*** Opening of TEXT PROVIDED ***

In the event of a Member’s death before Plan benefits have been paid, the Plan may provide a pre-retirement death benefit to the Member’s Surviving Spouse, or other beneficiary designated or deemed designated by the Member in accordance with the Pension Plan. If a pre-retirement death benefit is payable under the Pension Plan on behalf of a Member entitled to a supplemental retirement benefit under Section 3(a), then the Member’s Surviving Spouse or beneficiary shall be paid a pre-retirement death benefit based on the supplemental retirement benefit determined under Section 3(a). Payment of a pre-retirement death benefit shall be made to the Surviving Spouse or beneficiary in the form of an Actuarially Equivalent lump sum on the 60th day following the date that would have been the Member’s Retirement Date.

*** Close of TEXT PROVIDED ***
*** Opening of EXERCISE DATA ***

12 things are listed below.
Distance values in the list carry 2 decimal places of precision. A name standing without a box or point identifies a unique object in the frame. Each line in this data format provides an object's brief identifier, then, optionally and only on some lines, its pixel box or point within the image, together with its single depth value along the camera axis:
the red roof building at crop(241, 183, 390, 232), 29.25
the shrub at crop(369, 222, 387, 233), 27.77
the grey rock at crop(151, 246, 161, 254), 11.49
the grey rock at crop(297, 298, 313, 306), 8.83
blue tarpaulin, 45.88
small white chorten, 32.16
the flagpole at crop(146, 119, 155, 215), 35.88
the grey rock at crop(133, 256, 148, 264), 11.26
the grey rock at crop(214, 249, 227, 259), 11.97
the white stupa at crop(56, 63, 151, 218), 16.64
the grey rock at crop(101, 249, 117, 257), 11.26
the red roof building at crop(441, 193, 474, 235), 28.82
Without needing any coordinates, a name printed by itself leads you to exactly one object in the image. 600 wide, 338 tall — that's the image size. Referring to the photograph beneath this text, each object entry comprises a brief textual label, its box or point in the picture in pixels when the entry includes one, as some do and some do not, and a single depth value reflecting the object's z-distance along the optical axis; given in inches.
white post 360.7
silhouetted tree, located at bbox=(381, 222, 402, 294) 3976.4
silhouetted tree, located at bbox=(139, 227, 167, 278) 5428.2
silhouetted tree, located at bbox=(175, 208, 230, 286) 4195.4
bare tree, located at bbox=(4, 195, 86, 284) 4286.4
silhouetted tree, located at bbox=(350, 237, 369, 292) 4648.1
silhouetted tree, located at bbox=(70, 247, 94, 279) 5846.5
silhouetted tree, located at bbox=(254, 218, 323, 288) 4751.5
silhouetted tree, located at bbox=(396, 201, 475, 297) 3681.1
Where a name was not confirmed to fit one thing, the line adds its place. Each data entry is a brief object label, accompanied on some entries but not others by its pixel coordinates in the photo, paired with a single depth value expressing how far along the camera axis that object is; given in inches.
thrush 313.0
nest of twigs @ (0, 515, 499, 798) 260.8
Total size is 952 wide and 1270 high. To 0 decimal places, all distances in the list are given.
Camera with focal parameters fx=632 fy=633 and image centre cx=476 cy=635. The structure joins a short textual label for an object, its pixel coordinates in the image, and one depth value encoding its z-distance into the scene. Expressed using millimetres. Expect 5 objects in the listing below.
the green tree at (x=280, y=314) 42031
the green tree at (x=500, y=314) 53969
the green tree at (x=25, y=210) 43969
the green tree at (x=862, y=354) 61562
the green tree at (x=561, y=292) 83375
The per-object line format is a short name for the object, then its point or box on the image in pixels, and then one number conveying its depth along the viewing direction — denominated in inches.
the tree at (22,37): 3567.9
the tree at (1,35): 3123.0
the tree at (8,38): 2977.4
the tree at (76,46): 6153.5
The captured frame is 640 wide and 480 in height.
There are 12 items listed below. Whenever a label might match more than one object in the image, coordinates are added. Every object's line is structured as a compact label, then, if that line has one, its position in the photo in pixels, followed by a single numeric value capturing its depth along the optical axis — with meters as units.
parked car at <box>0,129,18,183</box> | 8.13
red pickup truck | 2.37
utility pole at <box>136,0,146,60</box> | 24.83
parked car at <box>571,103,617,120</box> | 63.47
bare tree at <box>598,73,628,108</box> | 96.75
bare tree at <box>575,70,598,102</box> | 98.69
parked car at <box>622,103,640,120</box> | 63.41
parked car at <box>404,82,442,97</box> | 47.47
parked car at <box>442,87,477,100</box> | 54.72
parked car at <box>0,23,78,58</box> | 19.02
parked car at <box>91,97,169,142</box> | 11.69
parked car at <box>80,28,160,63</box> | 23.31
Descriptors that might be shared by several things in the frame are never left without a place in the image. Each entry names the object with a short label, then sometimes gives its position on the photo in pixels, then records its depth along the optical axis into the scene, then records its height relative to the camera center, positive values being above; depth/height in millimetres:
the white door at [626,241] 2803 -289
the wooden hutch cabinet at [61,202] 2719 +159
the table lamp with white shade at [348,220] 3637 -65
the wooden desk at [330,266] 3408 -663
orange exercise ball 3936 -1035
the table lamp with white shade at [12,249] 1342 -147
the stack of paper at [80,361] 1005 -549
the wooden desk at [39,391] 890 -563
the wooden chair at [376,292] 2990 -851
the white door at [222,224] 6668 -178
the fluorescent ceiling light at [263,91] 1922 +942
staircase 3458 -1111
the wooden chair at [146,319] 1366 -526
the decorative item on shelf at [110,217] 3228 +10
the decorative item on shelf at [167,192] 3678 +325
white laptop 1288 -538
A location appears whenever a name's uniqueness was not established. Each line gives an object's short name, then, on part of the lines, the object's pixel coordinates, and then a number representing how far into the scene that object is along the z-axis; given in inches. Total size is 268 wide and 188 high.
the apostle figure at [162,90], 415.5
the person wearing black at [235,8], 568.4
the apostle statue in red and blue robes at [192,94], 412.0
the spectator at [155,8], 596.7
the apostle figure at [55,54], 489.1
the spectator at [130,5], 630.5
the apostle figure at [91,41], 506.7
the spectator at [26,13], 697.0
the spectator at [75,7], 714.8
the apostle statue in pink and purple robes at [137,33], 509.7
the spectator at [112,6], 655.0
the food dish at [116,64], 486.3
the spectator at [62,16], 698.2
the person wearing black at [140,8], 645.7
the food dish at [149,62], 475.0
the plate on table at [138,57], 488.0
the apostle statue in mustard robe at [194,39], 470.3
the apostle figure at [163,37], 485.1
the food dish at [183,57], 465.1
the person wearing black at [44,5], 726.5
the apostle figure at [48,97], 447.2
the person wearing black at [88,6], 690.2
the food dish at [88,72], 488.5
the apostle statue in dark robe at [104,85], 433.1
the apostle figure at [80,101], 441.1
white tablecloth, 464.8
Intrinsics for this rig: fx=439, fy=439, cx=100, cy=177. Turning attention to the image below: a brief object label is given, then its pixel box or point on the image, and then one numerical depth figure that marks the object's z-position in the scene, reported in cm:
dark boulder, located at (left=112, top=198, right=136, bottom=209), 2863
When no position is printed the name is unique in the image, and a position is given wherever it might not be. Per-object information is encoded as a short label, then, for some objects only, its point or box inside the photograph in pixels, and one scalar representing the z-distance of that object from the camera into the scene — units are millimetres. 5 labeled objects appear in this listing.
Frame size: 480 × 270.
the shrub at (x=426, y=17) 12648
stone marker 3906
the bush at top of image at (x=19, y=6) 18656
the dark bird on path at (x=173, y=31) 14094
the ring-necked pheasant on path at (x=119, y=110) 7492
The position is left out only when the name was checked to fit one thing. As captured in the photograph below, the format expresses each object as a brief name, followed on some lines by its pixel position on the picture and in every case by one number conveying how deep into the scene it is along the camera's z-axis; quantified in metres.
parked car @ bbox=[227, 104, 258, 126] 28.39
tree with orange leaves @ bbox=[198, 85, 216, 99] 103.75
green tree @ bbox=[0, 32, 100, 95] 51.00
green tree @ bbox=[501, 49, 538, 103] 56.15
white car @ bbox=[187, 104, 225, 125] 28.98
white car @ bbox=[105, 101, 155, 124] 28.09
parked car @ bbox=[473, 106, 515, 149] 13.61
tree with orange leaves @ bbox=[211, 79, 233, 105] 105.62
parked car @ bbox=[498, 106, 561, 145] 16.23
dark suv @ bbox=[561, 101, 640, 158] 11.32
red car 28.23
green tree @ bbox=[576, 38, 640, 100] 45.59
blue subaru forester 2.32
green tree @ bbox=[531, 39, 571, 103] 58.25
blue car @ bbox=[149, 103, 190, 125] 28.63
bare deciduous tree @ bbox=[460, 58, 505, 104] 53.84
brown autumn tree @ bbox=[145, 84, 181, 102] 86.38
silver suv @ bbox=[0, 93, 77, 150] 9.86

*** Close of EXERCISE DATA ***

_QUESTIONS TO ANSWER_
1 - Using the death benefit passage, decide whether each statement agrees with it: (a) the pre-retirement death benefit is paid as an Actuarially Equivalent lump sum; (b) payment is made on the 30th day after the Member's Retirement Date; (c) only a Surviving Spouse can receive the pre-retirement death benefit. Answer yes or no for each and quote the words that decide it.
2 - Please retype the death benefit passage, starting at "In the event" and ending at "Member’s Retirement Date.".

_YOUR RESPONSES_
1 -
(a) Yes: "in the form of an Actuarially Equivalent lump sum"
(b) No: "on the 60th day following the date that would have been the Member’s Retirement Date"
(c) No: "or other beneficiary designated or deemed designated by the Member in accordance with the Pension Plan"

2 -
In the event of a Member’s death before Plan benefits have been paid, the Plan may provide a pre-retirement death benefit to the Member’s Surviving Spouse, or other beneficiary designated or deemed designated by the Member in accordance with the Pension Plan. If a pre-retirement death benefit is payable under the Pension Plan on behalf of a Member entitled to a supplemental retirement benefit under Section 3(a), then the Member’s Surviving Spouse or beneficiary shall be paid a pre-retirement death benefit based on the supplemental retirement benefit determined under Section 3(a). Payment of a pre-retirement death benefit shall be made to the Surviving Spouse or beneficiary in the form of an Actuarially Equivalent lump sum on the 60th day following the date that would have been the Member’s Retirement Date.